Reading the Visual Diagram

The SVG preview plots every point as a dot and draws the bounding box as a dashed rectangle around them, with the minimum and maximum axis values labeled at the corners. This makes it easy to visually confirm that the calculated rectangle is indeed the tightest possible fit around your data.

Common Use Cases

Bounding boxes are used to quickly test whether two objects might be colliding before running more expensive shape-by-shape checks, to frame a map view around a cluster of GPS coordinates, to crop or resize images around a region of interest, and to build spatial index structures such as R-trees for fast geographic or graphical queries. Because the calculation only requires comparisons, it runs in linear time even for very large point sets.

Degenerate cases
If every point you enter has identical x and y values, the bounding box collapses to a single point with zero width, height, area, and perimeter. The calculator flags this case so you don't mistake it for an error.

Precision and Limitations

All arithmetic uses IEEE 754 double-precision floating-point numbers, giving roughly 15–16 significant digits of accuracy. This tool works strictly in two dimensions — for 3D bounding boxes you would additionally need the minimum and maximum along the z-axis. The rectangle produced is always axis-aligned; it does not rotate to find a tighter oriented bounding box.

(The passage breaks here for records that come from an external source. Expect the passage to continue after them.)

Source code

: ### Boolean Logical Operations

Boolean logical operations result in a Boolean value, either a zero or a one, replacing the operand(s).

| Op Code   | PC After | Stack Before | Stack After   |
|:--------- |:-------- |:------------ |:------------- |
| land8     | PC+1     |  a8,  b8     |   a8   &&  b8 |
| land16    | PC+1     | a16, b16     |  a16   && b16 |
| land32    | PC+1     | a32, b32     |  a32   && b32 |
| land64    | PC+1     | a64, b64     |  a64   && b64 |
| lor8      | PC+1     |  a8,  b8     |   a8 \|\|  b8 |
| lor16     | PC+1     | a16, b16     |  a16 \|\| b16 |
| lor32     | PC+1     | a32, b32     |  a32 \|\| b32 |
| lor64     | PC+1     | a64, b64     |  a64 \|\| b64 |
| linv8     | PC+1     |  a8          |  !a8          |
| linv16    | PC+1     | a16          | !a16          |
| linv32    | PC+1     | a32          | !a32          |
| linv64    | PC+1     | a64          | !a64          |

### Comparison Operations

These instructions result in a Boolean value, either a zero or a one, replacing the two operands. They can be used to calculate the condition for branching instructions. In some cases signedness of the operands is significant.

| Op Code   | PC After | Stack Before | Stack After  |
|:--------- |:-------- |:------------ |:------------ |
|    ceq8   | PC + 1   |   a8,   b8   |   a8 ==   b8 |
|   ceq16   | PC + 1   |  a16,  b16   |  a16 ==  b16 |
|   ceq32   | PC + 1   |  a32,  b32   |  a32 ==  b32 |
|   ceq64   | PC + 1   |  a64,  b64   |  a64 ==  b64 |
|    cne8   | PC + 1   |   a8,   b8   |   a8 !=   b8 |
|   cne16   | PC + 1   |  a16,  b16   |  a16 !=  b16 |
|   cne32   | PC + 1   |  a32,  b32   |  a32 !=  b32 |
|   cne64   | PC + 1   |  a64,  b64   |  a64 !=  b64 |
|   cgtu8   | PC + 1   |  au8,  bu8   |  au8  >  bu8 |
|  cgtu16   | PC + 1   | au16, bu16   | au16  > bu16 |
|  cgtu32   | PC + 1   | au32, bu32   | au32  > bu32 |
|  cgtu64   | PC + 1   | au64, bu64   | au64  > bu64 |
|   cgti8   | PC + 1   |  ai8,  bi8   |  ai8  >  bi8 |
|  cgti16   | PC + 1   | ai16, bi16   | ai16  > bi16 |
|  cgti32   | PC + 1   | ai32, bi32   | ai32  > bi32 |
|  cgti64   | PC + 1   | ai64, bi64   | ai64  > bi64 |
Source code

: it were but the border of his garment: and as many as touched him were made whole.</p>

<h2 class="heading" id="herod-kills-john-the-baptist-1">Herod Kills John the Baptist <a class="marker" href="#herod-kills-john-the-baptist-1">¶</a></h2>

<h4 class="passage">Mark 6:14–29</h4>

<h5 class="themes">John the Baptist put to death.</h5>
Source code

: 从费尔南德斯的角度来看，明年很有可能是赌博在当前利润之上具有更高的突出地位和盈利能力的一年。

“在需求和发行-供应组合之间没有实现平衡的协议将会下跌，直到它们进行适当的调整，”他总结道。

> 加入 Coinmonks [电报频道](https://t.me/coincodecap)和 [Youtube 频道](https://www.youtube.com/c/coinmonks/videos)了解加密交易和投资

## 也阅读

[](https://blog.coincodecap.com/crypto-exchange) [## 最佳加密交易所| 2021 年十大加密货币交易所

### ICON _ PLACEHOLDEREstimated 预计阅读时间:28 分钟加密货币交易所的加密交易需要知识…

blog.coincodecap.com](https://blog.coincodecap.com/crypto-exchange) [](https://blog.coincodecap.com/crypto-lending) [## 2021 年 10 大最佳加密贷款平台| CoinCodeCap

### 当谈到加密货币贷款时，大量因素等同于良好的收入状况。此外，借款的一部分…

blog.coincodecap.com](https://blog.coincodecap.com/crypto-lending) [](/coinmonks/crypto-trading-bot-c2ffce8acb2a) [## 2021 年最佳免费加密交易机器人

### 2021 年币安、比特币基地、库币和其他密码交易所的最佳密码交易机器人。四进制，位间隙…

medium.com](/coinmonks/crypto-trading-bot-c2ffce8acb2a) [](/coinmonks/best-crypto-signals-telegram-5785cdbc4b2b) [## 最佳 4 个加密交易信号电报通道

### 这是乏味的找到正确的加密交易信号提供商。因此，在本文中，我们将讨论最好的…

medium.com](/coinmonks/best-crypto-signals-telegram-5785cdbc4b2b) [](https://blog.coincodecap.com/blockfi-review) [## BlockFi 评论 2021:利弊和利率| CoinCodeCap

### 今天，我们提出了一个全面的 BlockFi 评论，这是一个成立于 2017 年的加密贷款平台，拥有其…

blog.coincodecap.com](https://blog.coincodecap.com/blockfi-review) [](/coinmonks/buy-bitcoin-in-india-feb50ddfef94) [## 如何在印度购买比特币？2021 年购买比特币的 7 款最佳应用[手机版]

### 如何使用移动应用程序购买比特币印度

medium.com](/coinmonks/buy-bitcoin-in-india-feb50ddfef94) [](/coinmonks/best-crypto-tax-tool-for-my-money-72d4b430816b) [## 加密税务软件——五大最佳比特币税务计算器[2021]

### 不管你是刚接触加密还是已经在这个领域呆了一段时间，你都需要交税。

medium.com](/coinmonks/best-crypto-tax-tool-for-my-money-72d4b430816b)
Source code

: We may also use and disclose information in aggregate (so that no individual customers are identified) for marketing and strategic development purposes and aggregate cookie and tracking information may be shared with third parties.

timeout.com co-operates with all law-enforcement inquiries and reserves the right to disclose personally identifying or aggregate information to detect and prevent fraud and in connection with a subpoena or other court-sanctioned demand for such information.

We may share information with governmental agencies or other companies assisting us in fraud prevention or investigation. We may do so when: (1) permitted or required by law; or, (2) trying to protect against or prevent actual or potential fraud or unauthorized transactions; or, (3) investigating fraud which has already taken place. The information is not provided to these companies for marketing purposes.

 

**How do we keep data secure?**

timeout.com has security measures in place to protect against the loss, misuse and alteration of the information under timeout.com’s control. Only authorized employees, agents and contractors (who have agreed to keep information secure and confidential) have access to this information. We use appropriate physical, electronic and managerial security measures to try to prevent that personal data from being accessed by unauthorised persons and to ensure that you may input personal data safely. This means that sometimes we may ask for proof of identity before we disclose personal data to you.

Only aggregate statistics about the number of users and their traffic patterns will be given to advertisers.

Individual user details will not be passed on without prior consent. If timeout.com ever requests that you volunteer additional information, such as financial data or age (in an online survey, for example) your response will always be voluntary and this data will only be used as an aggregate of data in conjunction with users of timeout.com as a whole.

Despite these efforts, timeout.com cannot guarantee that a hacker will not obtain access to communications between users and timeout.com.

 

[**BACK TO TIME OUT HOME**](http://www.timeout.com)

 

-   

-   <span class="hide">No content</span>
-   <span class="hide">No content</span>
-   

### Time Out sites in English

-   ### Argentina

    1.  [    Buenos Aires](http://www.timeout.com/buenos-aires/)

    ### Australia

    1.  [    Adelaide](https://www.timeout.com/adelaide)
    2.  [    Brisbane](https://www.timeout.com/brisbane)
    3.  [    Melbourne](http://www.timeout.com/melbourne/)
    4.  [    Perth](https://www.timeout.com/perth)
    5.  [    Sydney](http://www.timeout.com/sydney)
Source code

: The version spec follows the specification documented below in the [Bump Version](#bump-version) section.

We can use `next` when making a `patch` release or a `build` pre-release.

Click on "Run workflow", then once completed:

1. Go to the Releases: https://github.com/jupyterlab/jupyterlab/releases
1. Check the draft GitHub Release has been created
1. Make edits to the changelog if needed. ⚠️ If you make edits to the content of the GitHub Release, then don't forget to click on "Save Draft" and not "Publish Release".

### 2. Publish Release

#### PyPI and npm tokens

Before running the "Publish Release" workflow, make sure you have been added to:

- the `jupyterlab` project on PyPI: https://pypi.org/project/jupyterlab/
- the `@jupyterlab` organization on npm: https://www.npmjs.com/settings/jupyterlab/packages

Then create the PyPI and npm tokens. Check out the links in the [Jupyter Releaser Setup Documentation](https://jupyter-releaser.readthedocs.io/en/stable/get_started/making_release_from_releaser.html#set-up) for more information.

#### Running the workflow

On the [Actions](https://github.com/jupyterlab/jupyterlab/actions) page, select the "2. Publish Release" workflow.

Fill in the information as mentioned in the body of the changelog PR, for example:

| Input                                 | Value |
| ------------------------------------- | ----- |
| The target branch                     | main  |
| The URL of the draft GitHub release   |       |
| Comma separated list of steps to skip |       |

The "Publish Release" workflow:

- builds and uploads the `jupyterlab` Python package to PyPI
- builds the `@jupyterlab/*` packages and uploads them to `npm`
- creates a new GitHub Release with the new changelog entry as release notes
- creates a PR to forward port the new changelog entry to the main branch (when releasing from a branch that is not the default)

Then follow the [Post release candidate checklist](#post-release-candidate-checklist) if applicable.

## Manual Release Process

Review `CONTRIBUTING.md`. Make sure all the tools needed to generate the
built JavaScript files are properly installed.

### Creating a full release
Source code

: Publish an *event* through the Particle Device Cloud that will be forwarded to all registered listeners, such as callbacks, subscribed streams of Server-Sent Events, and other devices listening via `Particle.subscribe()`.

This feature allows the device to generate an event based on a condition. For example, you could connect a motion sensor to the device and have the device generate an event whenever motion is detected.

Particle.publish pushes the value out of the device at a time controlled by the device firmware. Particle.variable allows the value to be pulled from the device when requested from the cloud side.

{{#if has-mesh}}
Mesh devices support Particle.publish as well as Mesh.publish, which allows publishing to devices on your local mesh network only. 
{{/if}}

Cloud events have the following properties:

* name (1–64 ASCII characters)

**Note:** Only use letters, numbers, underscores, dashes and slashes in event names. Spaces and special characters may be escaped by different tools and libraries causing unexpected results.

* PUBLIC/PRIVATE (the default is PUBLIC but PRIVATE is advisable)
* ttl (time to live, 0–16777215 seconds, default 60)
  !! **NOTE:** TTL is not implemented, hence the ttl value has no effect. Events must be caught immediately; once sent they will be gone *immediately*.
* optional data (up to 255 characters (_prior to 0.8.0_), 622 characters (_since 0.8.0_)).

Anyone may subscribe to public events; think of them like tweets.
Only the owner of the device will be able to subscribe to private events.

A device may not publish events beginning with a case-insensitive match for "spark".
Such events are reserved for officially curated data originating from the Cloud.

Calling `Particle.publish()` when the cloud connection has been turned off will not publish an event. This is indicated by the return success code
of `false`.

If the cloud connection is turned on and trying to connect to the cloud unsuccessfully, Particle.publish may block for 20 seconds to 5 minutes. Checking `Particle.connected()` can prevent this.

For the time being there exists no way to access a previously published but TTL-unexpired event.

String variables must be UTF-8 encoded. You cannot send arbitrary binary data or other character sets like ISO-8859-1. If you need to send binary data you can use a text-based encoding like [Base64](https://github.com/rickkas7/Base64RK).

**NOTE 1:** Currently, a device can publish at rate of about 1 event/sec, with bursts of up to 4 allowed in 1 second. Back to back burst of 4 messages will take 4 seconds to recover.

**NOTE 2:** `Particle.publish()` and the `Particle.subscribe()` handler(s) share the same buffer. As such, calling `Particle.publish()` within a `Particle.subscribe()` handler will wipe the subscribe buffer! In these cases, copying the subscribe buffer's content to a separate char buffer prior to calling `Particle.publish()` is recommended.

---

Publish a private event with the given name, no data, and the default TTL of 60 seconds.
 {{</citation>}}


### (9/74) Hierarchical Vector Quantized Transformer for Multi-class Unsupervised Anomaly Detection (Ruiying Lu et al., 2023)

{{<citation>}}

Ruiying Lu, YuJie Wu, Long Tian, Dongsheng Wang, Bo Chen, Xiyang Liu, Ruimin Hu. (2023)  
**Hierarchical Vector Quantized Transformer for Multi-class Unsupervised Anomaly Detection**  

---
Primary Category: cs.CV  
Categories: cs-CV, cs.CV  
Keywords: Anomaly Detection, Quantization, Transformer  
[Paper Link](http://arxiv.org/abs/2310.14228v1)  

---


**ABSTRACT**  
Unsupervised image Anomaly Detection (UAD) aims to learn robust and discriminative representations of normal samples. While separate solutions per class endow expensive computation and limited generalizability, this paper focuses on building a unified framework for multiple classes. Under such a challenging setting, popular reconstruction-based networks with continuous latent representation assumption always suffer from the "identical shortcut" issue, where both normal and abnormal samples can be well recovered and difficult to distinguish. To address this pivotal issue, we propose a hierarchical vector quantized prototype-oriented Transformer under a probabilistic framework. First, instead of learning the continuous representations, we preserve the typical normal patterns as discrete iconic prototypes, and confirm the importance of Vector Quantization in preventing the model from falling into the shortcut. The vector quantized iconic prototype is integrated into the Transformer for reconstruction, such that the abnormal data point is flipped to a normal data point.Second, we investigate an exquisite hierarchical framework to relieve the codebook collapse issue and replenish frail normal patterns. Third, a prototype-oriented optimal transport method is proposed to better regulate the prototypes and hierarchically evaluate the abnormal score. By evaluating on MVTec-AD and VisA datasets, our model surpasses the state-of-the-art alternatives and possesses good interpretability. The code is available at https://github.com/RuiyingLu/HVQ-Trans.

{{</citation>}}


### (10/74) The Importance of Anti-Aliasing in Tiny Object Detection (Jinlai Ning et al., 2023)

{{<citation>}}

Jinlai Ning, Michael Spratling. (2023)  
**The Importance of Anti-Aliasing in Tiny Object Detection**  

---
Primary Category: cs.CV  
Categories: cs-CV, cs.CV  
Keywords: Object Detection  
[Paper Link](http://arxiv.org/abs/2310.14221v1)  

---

Frequently Asked Questions

Is the Bounding Box Calculator free?

Yes, Bounding Box Calculator is totally free :)

Can I use the Bounding Box Calculator offline?

Yes, you can install the webapp as PWA.

Is it safe to use Bounding Box Calculator?

Yes, any data related to Bounding Box Calculator only stored in your browser (if storage required). You can simply clear browser cache to clear all the stored data. We do not store any data on server.

What is a bounding box?

A bounding box is the smallest axis-aligned rectangle that completely encloses a set of points or shapes. It is defined by the minimum and maximum x and y coordinates found among the points, and is widely used in graphics, collision detection, and spatial indexing.

How does this calculator work?

Enter your 2D points as comma-separated, space-separated, or a JSON array of pairs, one per line (or as a single array). The calculator finds the minimum and maximum x and y values, then derives the width, height, area, perimeter, and center point of the enclosing rectangle.

What input formats are supported?

You can paste points as `x,y` pairs (one per line), `x y` space-separated pairs, or a JSON array like `[[1,2],[3,4],[5,6]]`. Empty lines are ignored automatically, and negative or decimal coordinates are fully supported.

What happens if all my points are identical?

If every point shares the same x and y coordinate, the bounding box collapses to a single point with zero width, height, area, and perimeter. The calculator flags this as a degenerate case so you know the result isn't a real rectangle.

Can I use this for 3D points or other shapes?

This tool is designed for 2D point sets. For 3D bounding boxes you would need a separate minimum/maximum calculation on the z-axis as well. It works well for any 2D shape once you extract its vertex or sample-point coordinates.

How accurate are the results?

Calculations use IEEE 754 double-precision floating-point arithmetic, which provides about 15–16 significant digits of accuracy — more than sufficient for typical graphics, mapping, and geometry use cases.